Divergent effects of long-term fertilization on the carbon management index across soil profiles in key Chinese croplands

Abstract

Evidence for the variability of the carbon (C) management index (CMI) across surface and subsurface soil layers due to long-term fertilization in diverse agroecological settings is inadequate. Thus, our study aimed to explore the variations in soil organic C (SOC), CMI, and its response ratio (RR-CMI) along soil profiles (0–60 cm) across four croplands in China. These croplands represented two high-fertility sites in Gongzhuling (GZL) and Chongqing (CQ) and two low-fertility sites in Zhengzhou (ZZ) and Qiyang (QY).

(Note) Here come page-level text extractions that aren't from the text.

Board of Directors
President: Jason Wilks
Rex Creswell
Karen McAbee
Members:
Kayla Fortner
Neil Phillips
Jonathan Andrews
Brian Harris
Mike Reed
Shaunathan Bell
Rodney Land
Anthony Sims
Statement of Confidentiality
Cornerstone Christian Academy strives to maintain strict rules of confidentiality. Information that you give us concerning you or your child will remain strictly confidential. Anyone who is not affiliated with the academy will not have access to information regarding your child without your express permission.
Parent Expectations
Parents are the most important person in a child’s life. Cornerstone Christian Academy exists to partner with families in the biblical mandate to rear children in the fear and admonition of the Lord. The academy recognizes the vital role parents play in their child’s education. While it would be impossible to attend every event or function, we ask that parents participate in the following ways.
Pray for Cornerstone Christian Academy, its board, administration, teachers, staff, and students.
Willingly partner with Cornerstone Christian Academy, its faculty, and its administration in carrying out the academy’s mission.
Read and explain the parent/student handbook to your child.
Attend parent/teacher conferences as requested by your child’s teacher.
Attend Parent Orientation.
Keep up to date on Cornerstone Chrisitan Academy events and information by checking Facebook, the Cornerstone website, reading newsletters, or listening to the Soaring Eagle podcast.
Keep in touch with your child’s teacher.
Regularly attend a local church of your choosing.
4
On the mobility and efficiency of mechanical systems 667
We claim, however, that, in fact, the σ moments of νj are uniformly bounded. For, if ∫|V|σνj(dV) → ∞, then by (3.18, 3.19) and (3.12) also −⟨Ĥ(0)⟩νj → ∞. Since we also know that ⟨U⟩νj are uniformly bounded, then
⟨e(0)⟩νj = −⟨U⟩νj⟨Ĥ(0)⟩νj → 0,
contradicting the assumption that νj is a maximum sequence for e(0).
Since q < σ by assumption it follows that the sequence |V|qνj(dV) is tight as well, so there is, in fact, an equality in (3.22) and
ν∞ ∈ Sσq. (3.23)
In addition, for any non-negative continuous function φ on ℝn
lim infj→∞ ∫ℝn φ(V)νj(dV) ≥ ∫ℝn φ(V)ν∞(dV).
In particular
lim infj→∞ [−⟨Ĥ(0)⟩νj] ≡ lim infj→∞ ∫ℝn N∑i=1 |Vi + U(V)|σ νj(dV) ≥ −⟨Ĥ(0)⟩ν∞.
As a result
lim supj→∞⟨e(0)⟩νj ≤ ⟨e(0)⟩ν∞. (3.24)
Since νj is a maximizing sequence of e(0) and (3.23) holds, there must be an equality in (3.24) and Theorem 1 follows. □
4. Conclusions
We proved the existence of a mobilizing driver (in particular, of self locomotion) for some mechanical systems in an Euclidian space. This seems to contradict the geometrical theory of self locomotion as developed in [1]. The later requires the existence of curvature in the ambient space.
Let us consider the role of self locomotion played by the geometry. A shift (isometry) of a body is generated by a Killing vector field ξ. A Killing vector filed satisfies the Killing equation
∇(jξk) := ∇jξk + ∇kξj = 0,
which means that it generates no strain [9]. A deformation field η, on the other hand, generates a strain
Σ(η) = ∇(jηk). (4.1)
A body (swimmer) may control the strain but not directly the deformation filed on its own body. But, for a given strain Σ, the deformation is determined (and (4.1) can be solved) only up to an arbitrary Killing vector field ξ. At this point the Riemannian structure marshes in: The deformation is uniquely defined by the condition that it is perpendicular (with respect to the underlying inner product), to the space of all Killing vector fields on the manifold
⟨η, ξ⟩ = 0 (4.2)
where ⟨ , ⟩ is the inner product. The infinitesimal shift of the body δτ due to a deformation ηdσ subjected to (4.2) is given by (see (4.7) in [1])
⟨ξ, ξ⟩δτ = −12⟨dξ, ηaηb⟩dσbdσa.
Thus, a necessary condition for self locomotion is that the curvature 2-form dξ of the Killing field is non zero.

We evaluated various treatments: control (CK; no fertilizer), inorganic fertilizer (NPK), NPK combined with standard manure (MNPK), and 1.5 times the standard rate of manure and NPK (1.5MNPK). The results indicated a significant increase in SOC content across all depths, ranking as 1.5MNPK > MNPK > NPK > CK, with ranking for the pattern observed across sites as GZL > CQ ≈ QY > ZZ. This led to the most substantial increases, reaching 107, 86, 105, and 62 % more than CK across the soil profile (0–60 cm) under 1.5MNPK across all sites. Moreover, the same treatment showed a significantly higher CMI at 0–60 cm compared to CK, with increases of 37, 19, 65, and 25 % for ZZ, QY, GZL, and QY, respectively. Notably, for the low-fertility soils (ZZ and QY), a higher CMI was observed in the 0–20-cm soil layer), whereas the opposite was true for the high-fertility soil (GZL). Consequently, low-fertility soils exhibited a higher RR-CMI in the 0–20-cm soil layer, whereas the high fertility site (GZL) showed a higher RR-CMI in the 40–60-cm soil layer, suggesting differential accumulation and loss of SOC regulated by soil depth and inherent site fertility. Partial least squares regression analysis further indicated that soil and climatic factors predominantly influenced CMI under long-term fertilization in typical Chinese soils. In conclusion, the long-term application of manure combined with inorganic fertilizer promotes SOC sequestration and enhances CMI, presenting a viable management strategy for enhancing soil quality in the studied regions.